_Work instruction_
Reproduce the stretch of material from its first line through the line containing "Soul Matters", keeping both of those lines and changing nothing.
┌─ Material shown
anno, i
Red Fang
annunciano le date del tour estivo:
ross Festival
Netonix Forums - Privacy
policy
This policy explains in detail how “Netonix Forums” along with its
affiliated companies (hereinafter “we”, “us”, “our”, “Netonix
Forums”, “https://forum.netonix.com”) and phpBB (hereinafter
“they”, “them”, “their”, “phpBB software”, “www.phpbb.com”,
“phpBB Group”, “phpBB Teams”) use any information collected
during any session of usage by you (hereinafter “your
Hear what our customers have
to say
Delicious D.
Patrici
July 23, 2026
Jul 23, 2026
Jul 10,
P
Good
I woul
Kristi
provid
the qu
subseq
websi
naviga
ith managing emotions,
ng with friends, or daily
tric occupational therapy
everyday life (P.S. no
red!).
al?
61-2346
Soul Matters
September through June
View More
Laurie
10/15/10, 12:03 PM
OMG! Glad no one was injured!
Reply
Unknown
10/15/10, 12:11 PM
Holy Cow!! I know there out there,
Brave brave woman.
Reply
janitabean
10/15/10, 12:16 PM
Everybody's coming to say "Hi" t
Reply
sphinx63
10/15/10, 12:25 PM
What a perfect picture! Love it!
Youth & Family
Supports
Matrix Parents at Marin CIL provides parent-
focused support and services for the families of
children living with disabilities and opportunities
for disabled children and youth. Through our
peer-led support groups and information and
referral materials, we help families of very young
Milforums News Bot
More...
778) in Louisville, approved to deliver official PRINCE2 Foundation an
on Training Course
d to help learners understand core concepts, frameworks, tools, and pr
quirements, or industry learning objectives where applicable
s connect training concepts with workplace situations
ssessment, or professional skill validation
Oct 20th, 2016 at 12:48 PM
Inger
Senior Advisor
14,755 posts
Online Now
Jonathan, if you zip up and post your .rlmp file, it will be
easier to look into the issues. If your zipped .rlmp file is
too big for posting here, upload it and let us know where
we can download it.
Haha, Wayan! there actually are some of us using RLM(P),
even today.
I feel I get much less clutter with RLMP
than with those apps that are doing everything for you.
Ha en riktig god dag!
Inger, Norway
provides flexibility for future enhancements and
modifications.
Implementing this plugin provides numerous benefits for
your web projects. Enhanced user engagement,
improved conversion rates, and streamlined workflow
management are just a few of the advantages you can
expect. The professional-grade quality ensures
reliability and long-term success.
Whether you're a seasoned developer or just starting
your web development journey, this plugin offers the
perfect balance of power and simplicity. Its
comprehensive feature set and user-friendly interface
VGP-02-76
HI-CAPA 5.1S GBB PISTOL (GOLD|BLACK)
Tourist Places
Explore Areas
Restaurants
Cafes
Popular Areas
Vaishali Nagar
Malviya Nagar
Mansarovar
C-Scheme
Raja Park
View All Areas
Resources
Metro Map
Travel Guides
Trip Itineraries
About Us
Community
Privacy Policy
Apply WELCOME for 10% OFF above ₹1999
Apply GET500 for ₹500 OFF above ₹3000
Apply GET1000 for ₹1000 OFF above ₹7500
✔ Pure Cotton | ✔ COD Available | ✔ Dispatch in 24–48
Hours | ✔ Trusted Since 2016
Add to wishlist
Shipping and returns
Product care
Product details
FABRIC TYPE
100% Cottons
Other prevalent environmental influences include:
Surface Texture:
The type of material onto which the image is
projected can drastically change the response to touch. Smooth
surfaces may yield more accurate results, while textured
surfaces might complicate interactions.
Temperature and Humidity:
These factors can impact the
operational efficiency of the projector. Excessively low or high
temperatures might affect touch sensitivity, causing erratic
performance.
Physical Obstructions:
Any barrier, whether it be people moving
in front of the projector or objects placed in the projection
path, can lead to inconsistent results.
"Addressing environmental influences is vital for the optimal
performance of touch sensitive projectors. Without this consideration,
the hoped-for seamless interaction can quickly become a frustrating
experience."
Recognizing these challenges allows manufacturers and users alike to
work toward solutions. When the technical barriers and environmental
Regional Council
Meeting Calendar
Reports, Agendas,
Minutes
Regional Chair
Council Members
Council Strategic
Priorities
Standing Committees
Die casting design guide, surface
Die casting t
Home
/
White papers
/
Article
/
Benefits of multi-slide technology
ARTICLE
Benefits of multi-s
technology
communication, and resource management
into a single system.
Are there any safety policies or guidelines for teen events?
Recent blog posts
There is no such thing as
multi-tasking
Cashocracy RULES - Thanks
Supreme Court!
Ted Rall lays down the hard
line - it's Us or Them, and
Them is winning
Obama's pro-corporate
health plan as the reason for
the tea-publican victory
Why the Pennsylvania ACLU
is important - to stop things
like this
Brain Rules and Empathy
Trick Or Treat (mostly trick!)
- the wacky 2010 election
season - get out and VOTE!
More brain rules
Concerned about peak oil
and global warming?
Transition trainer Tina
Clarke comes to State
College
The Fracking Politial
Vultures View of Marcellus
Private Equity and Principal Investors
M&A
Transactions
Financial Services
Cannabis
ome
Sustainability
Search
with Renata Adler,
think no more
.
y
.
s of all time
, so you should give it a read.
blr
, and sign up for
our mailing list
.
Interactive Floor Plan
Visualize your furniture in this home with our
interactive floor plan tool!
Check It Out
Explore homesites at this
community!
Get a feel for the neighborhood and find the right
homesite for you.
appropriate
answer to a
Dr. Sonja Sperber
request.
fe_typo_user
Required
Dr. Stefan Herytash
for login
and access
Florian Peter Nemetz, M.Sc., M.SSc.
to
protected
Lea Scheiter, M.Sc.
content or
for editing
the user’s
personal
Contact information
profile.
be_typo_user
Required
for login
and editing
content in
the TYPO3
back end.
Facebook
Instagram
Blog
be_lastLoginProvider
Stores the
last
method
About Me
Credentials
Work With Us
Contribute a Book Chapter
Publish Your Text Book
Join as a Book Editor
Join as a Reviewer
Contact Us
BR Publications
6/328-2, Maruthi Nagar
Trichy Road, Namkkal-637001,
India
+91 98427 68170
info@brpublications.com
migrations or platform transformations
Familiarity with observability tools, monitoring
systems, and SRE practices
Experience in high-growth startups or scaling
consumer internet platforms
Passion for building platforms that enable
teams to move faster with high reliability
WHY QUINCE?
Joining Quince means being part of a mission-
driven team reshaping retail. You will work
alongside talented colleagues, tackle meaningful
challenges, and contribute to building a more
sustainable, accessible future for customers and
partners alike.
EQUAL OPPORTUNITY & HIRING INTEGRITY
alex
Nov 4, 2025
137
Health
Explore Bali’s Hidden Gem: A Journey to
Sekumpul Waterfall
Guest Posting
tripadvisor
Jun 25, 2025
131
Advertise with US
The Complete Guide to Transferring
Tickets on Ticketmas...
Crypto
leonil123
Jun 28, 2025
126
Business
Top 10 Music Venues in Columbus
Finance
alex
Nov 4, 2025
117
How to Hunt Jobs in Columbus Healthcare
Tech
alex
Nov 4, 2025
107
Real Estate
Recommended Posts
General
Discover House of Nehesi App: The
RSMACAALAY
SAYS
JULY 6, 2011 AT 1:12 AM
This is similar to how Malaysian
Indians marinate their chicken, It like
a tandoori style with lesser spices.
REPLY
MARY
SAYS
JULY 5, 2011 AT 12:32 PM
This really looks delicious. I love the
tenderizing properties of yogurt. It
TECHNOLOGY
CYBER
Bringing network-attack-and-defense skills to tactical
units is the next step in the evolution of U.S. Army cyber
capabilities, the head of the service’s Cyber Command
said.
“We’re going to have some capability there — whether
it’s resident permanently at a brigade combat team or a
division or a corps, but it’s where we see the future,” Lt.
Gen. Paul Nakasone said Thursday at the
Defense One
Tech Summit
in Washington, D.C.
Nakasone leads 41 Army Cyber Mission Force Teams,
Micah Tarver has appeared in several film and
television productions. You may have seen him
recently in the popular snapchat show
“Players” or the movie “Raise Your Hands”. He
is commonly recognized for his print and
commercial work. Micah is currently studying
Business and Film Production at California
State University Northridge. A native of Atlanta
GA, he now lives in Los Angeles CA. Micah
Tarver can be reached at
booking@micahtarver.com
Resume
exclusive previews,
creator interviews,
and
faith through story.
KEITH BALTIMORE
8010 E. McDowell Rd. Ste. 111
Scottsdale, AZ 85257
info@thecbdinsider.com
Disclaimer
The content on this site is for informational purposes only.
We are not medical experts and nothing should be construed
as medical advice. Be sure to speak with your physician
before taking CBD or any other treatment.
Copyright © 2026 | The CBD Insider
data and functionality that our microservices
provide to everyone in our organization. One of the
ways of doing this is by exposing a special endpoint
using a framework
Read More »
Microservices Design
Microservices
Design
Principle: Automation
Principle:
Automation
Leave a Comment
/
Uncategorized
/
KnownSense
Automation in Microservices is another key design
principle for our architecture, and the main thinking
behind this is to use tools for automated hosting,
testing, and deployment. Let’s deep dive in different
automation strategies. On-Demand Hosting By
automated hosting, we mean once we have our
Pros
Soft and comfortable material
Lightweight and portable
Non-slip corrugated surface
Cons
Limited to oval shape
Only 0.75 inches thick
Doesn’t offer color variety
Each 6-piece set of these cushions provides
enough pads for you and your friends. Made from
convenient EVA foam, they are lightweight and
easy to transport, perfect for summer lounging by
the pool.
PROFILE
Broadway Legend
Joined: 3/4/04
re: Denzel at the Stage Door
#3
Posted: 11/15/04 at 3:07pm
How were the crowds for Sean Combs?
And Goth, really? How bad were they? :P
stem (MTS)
└─
_Output for this task_
anno, i
Red Fang
annunciano le date del tour estivo:
ross Festival
Netonix Forums - Privacy
policy
This policy explains in detail how “Netonix Forums” along with its
affiliated companies (hereinafter “we”, “us”, “our”, “Netonix
Forums”, “https://forum.netonix.com”) and phpBB (hereinafter
“they”, “them”, “their”, “phpBB software”, “www.phpbb.com”,
“phpBB Group”, “phpBB Teams”) use any information collected
during any session of usage by you (hereinafter “your
Hear what our customers have
to say
Delicious D.
Patrici
July 23, 2026
Jul 23, 2026
Jul 10,
P
Good
I woul
Kristi
provid
the qu
subseq
websi
naviga
ith managing emotions,
ng with friends, or daily
tric occupational therapy
everyday life (P.S. no
red!).
al?
61-2346
Soul Matters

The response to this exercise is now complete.